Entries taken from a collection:
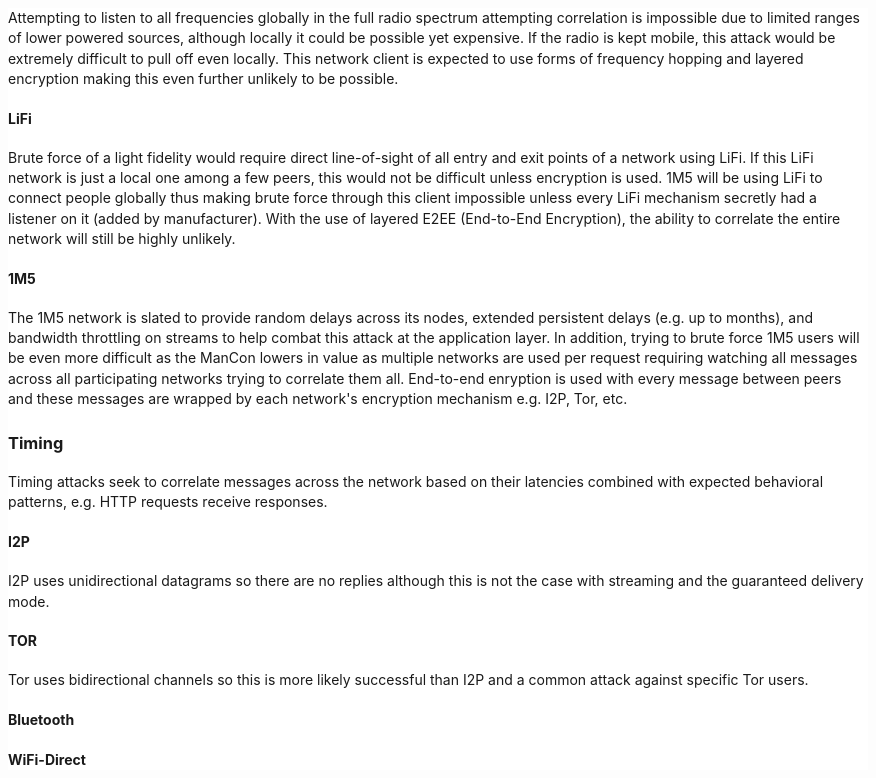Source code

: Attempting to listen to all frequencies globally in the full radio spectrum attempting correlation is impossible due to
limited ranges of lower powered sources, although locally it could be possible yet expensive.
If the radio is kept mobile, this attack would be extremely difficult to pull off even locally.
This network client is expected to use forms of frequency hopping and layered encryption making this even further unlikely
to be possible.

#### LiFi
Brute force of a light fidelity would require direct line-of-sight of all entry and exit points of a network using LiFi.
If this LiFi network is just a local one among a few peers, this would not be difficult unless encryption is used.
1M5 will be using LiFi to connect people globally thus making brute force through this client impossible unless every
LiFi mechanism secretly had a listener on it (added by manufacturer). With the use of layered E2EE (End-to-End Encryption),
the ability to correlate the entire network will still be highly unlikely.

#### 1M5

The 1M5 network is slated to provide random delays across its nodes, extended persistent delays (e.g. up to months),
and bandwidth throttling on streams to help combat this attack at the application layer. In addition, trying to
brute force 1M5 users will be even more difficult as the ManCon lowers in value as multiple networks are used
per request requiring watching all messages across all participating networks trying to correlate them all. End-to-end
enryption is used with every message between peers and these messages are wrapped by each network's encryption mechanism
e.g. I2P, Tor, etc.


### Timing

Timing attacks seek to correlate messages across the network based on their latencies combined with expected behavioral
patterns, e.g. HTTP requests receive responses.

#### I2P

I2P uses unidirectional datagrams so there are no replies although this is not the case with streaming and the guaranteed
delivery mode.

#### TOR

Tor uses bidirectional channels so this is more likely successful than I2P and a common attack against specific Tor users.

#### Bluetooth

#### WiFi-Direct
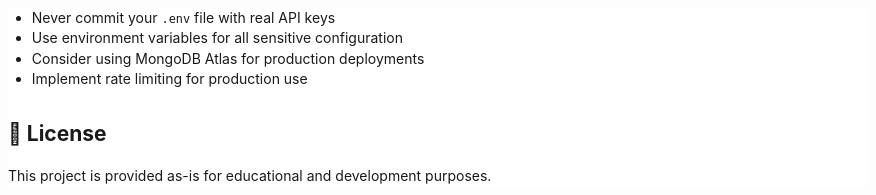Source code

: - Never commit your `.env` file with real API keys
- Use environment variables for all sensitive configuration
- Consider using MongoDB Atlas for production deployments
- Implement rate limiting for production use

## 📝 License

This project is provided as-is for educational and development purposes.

...

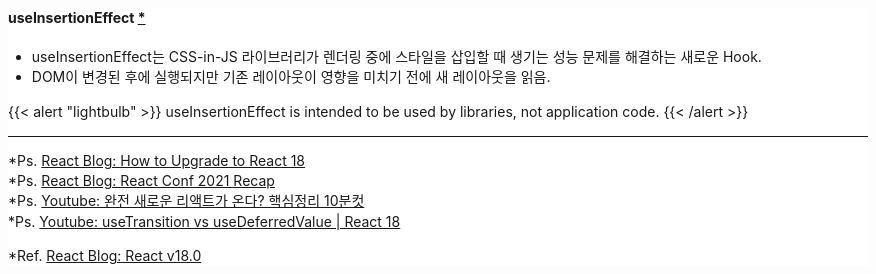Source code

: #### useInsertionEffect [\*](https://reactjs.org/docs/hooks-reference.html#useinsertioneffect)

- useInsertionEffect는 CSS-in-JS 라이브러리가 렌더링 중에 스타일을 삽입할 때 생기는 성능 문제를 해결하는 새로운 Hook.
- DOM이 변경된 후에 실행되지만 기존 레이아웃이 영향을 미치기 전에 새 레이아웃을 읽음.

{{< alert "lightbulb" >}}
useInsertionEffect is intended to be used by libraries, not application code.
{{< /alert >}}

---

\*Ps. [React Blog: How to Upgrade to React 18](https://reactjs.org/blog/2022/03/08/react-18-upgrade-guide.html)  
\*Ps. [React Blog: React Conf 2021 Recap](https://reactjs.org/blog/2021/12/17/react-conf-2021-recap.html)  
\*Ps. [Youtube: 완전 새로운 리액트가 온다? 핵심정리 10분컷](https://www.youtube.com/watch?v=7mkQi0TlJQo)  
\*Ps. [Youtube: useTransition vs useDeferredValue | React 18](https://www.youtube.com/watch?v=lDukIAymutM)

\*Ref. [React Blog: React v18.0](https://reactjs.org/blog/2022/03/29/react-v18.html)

ACTIVITY = After locating the line containing "1M5 will be" in the entries above, return it and every line after it exactly, ending at the line containing "This project is", without pictures.

ANSWER SPACE =
1M5 will be using LiFi to connect people globally thus making brute force through this client impossible unless every
LiFi mechanism secretly had a listener on it (added by manufacturer). With the use of layered E2EE (End-to-End Encryption),
the ability to correlate the entire network will still be highly unlikely.

#### 1M5

The 1M5 network is slated to provide random delays across its nodes, extended persistent delays (e.g. up to months),
and bandwidth throttling on streams to help combat this attack at the application layer. In addition, trying to
brute force 1M5 users will be even more difficult as the ManCon lowers in value as multiple networks are used
per request requiring watching all messages across all participating networks trying to correlate them all. End-to-end
enryption is used with every message between peers and these messages are wrapped by each network's encryption mechanism
e.g. I2P, Tor, etc.


### Timing

Timing attacks seek to correlate messages across the network based on their latencies combined with expected behavioral
patterns, e.g. HTTP requests receive responses.

#### I2P

I2P uses unidirectional datagrams so there are no replies although this is not the case with streaming and the guaranteed
delivery mode.

#### TOR

Tor uses bidirectional channels so this is more likely successful than I2P and a common attack against specific Tor users.

#### Bluetooth

#### WiFi-Direct
Source code

: - Never commit your `.env` file with real API keys
- Use environment variables for all sensitive configuration
- Consider using MongoDB Atlas for production deployments
- Implement rate limiting for production use

## 📝 License

This project is provided as-is for educational and development purposes.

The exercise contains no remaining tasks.